» **Given text**:
*****

CORVALLIS, Ore. - A drug used to prevent and treat osteoporosis in post-menopausal women may also be able to treat some breast and liver cancers, according to a new study from Oregon State University.

Although clinical trials on patients are still needed, in lab tests researchers found that the drug raloxifene, which is marketed under the brand name Evista by Eli Lilly and Co., killed human breast cancer cells that are "triple-negative" as well as liver cancer cells.

Triple-negative breast cancers represent about 15-20 percent of all breast cancers in the United States and are more common in younger and African-American women, according to a factsheet from the Susan G. Komen organization. Chemotherapy, radiation and surgery are the preferred treatments because triple-negative breast cancers don't respond to typical medications like tamoxifen or trastuzumab. That's because their cells lack receptors for estrogen, progesterone and a protein known as human epidermal growth factor receptor 2.

Receptors, which are proteins in or on cells, are like a lock. Hormones act like keys to these receptors to unlock different cellular functions. For example, estrogen causes uncontrolled proliferation of breast cancer cells by binding to a receptor. It's known that raloxifene blocks estrogen from binding to its receptor and thus keeps breast cancer cells from multiplying.

But what OSU researchers discovered is that raloxifene also binds with a protein called the aryl hydrocarbon receptor (AhR) and kills cancer cells that do not have receptors for estrogen, said Ed O'Donnell, a postdoctoral scholar at OSU who conducted the research.

O'Donnell also analyzed survival data on women who had breast cancers that didn't require hormones to fuel the proliferation of the tumor cells. He found an increased survival rate in the women whose breast cancers had higher levels of the AhR protein.

*****

Continue the raloxifene cancer article from where it stops.

[Page-level text extractions]
*****

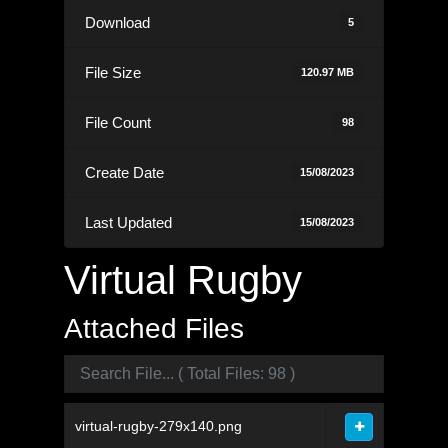
Download
5
File Size
120.97 MB
File Count
98
Create Date
15/08/2023
Last Updated
15/08/2023
Virtual Rugby
Attached Files
virtual-rugby-279x140.png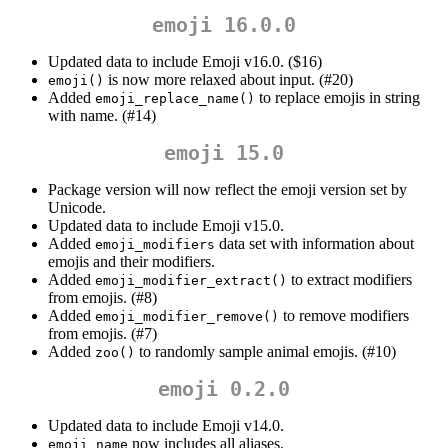
emoji 16.0.0
Updated data to include Emoji v16.0. ($16)
is now more relaxed about input. (#20)
emoji()
Added
to replace emojis in string
emoji_replace_name()
with name. (#14)
emoji 15.0
Package version will now reflect the emoji version set by
Unicode.
Updated data to include Emoji v15.0.
Added
data set with information about
emoji_modifiers
emojis and their modifiers.
Added
to extract modifiers
emoji_modifier_extract()
from emojis. (#8)
Added
to remove modifiers
emoji_modifier_remove()
from emojis. (#7)
Added
to randomly sample animal emojis. (#10)
zoo()
emoji 0.2.0
Updated data to include Emoji v14.0.
now includes all aliases.
emoji_name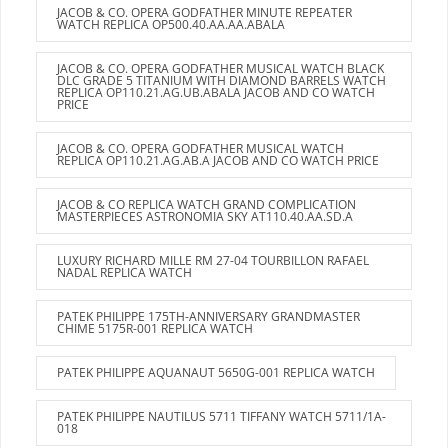
JACOB & CO. OPERA GODFATHER MINUTE REPEATER
WATCH REPLICA OP500.40.AA.AA.ABALA
JACOB & CO. OPERA GODFATHER MUSICAL WATCH BLACK
DLC GRADE 5 TITANIUM WITH DIAMOND BARRELS WATCH
REPLICA OP110.21.AG.UB.ABALA JACOB AND CO WATCH
PRICE
JACOB & CO. OPERA GODFATHER MUSICAL WATCH
REPLICA OP110.21.AG.AB.A JACOB AND CO WATCH PRICE
JACOB & CO REPLICA WATCH GRAND COMPLICATION
MASTERPIECES ASTRONOMIA SKY AT110.40.AA.SD.A
LUXURY RICHARD MILLE RM 27-04 TOURBILLON RAFAEL
NADAL REPLICA WATCH
PATEK PHILIPPE 175TH-ANNIVERSARY GRANDMASTER
CHIME 5175R-001 REPLICA WATCH
PATEK PHILIPPE AQUANAUT 5650G-001 REPLICA WATCH
PATEK PHILIPPE NAUTILUS 5711 TIFFANY WATCH 5711/1A-
018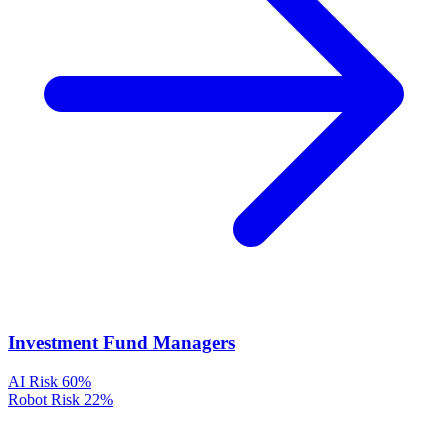
Investment Fund Managers
AI Risk
60%
Robot Risk
22%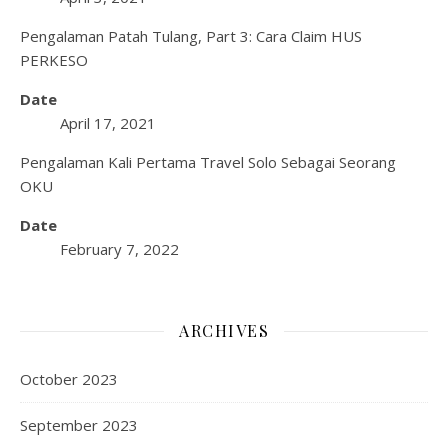
Pengalaman Patah Tulang, Part 3: Cara Claim HUS
PERKESO
Date
April 17, 2021
Pengalaman Kali Pertama Travel Solo Sebagai Seorang
OKU
Date
February 7, 2022
ARCHIVES
October 2023
September 2023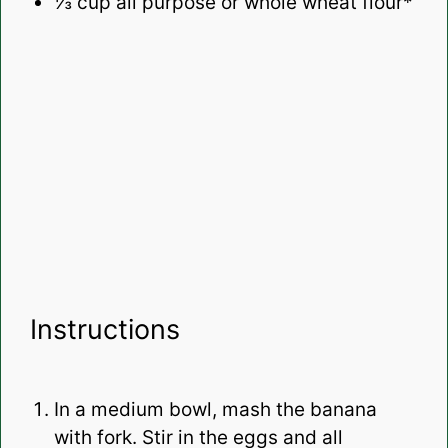
⅓ cup
all purpose or whole wheat flour*
Instructions
In a medium bowl, mash the banana
with fork. Stir in the eggs and all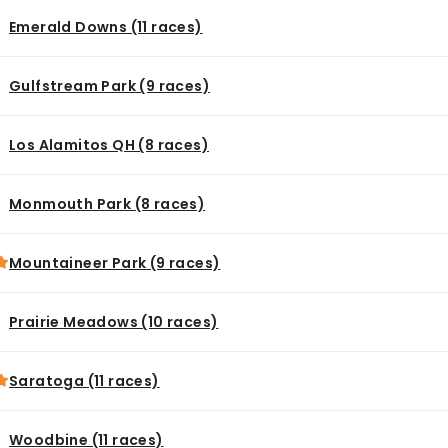
Emerald Downs (11 races)
Gulfstream Park (9 races)
Los Alamitos QH (8 races)
Monmouth Park (8 races)
Mountaineer Park (9 races)
Prairie Meadows (10 races)
Saratoga (11 races)
Woodbine (11 races)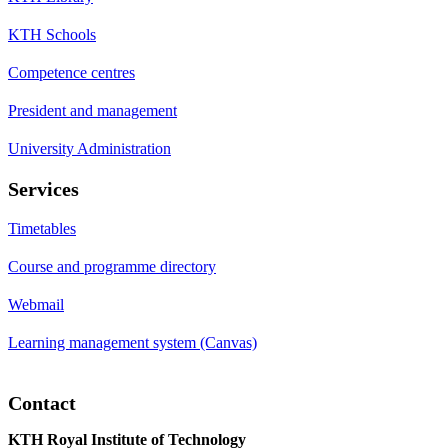
KTH Schools
Competence centres
President and management
University Administration
Services
Timetables
Course and programme directory
Webmail
Learning management system (Canvas)
Contact
KTH Royal Institute of Technology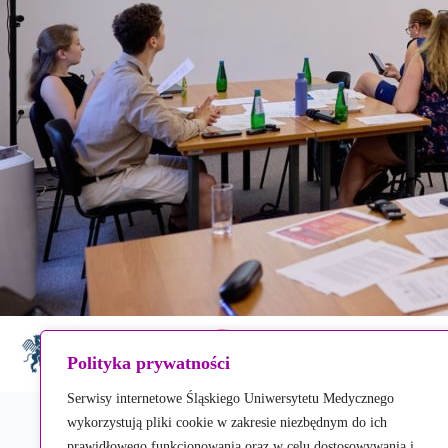
Polityka prywatności
Serwisy internetowe Śląskiego Uniwersytetu Medycznego
wykorzystują pliki cookie w zakresie niezbędnym do ich
prawidłowego funkcjonowania oraz w celu dostosowywania i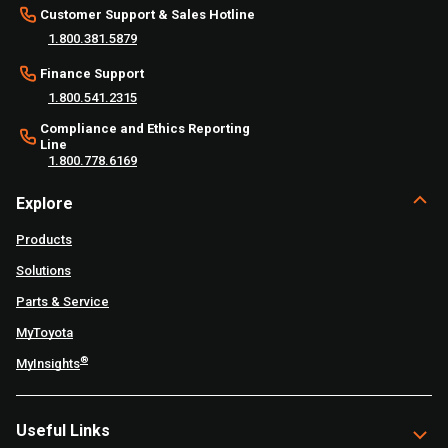
Customer Support & Sales Hotline
1.800.381.5879
Finance Support
1.800.541.2315
Compliance and Ethics Reporting
Line
1.800.778.6169
Explore
Products
Solutions
Parts & Service
MyToyota
®
MyInsights
Useful Links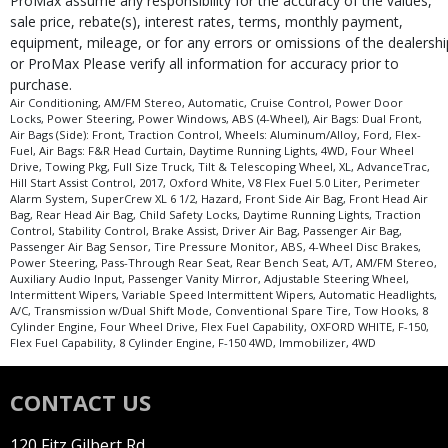
ProMax assume any responsibility for the accuracy of the values,
sale price, rebate(s), interest rates, terms, monthly payment,
equipment, mileage, or for any errors or omissions of the dealershi
or ProMax Please verify all information for accuracy prior to
purchase.
Air Conditioning, AM/FM Stereo, Automatic, Cruise Control, Power Door
Locks, Power Steering, Power Windows, ABS (4-Wheel), Air Bags: Dual Front,
Air Bags (Side): Front, Traction Control, Wheels: Aluminum/Alloy, Ford, Flex-
Fuel, Air Bags: F&R Head Curtain, Daytime Running Lights, 4WD, Four Wheel
Drive, Towing Pkg, Full Size Truck, Tilt & Telescoping Wheel, XL, AdvanceTrac,
Hill Start Assist Control, 2017, Oxford White, V8 Flex Fuel 5.0 Liter, Perimeter
Alarm System, SuperCrew XL 6 1/2, Hazard, Front Side Air Bag, Front Head Air
Bag, Rear Head Air Bag, Child Safety Locks, Daytime Running Lights, Traction
Control, Stability Control, Brake Assist, Driver Air Bag, Passenger Air Bag,
Passenger Air Bag Sensor, Tire Pressure Monitor, ABS, 4-Wheel Disc Brakes,
Power Steering, Pass-Through Rear Seat, Rear Bench Seat, A/T, AM/FM Stereo,
Auxiliary Audio Input, Passenger Vanity Mirror, Adjustable Steering Wheel,
Intermittent Wipers, Variable Speed Intermittent Wipers, Automatic Headlights,
A/C, Transmission w/Dual Shift Mode, Conventional Spare Tire, Tow Hooks, 8
Cylinder Engine, Four Wheel Drive, Flex Fuel Capability, OXFORD WHITE, F-150,
Flex Fuel Capability, 8 Cylinder Engine, F-150 4WD, Immobilizer, 4WD
CONTACT US
120 Fitz Gilbert Rd.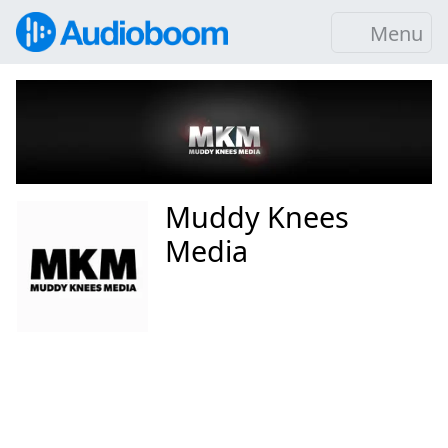
Menu
Muddy Knees
Media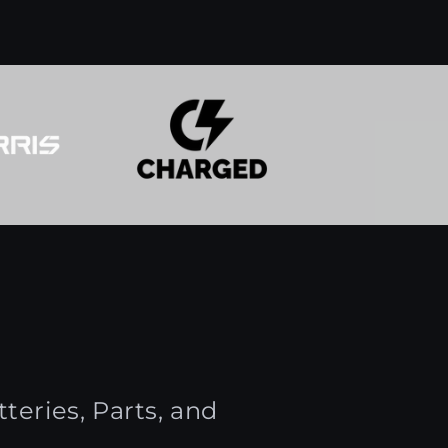
teries, Parts, and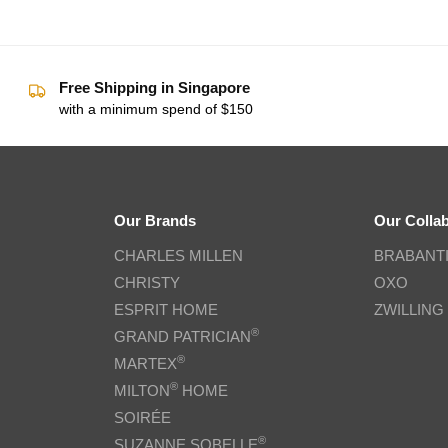
Free Shipping in Singapore
with a minimum spend of $150
Our Brands
Our Colla
CHARLES MILLEN
BRABANT
CHRISTY
OXO
ESPRIT HOME
ZWILLING
®
GRAND PATRICIAN
®
MARTEX
®
MILTON
HOME
SOIRÉE
®
SUZANNE SOBELLE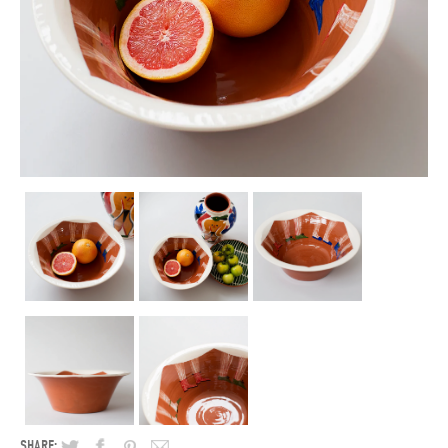
SHARE: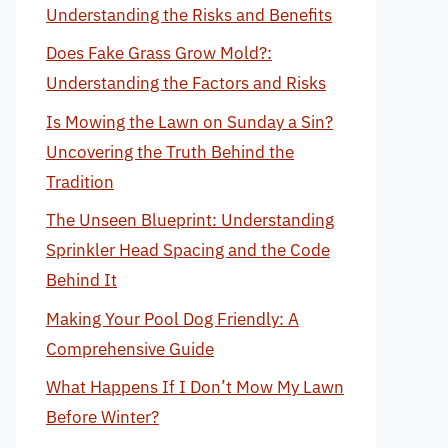
Understanding the Risks and Benefits
Does Fake Grass Grow Mold?:
Understanding the Factors and Risks
Is Mowing the Lawn on Sunday a Sin?
Uncovering the Truth Behind the
Tradition
The Unseen Blueprint: Understanding
Sprinkler Head Spacing and the Code
Behind It
Making Your Pool Dog Friendly: A
Comprehensive Guide
What Happens If I Don’t Mow My Lawn
Before Winter?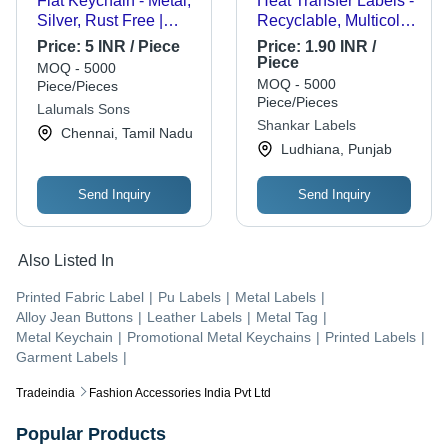
Flat Keychain - Metal,
Heat Transfer Labels -
Silver, Rust Free |
Recyclable, Multicolor
Durable, Corrosion
Square Printed Labels
Price:
5 INR / Piece
Price:
1.90 INR /
Resistant, Indian Style
of Various Thickness,
Piece
MOQ - 5000
Squeeze and Product
MOQ - 5000
Piece/Pieces
Resistant for Garment
Piece/Pieces
Lalumals Sons
and Textile Industries
Shankar Labels
Chennai, Tamil Nadu
Ludhiana, Punjab
Send Inquiry
Send Inquiry
Also Listed In
Printed Fabric Label
|
Pu Labels
|
Metal Labels
|
Alloy Jean Buttons
|
Leather Labels
|
Metal Tag
|
Metal Keychain
|
Promotional Metal Keychains
|
Printed Labels
|
Garment Labels
|
Tradeindia
Fashion Accessories India Pvt Ltd
Popular Products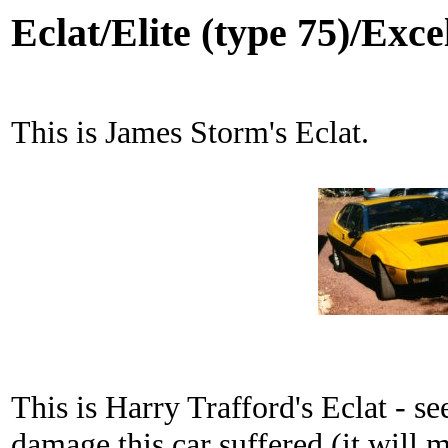
Eclat/Elite (type 75)/Exce
This is James Storm's Eclat.
This is Harry Trafford's Eclat - se
damage this car suffered (it will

*****

» **Response to this task**:
"Our findings are exciting for two reasons," said OSU cancer researcher Siva Kolluri, who led the research, which was published in the journal Cell Death and Disease. "No. 1, our research revealed that we can target a specific protein, the AhR, to potentially develop new drugs for liver cancer and a subset of stubborn breast cancers. That's a major goal of our lab. No. 2, we discovered that raloxifene, a known drug, could potentially be repurposed to treat two distinct types of cancers."

The U.S. Food and Drug Administration approved raloxifene for use in bone loss prevention in post-menopausal women in 1997. In 1999, it was approved for treating postmenopausal women with osteoporosis. In 2007, the agency approved the use of raloxifene for reducing the risk of invasive breast cancer in post-menopausal women with osteoporosis and in post-menopausal women at high risk for invasive breast cancer, which spreads outside the lobules or milk ducts into surrounding breast tissue.

Raloxifene again hit the news in January when the federal government announced that most health insurance plans will be required to offer the prescription medicine at no cost to women who have an increased risk of developing breast cancer.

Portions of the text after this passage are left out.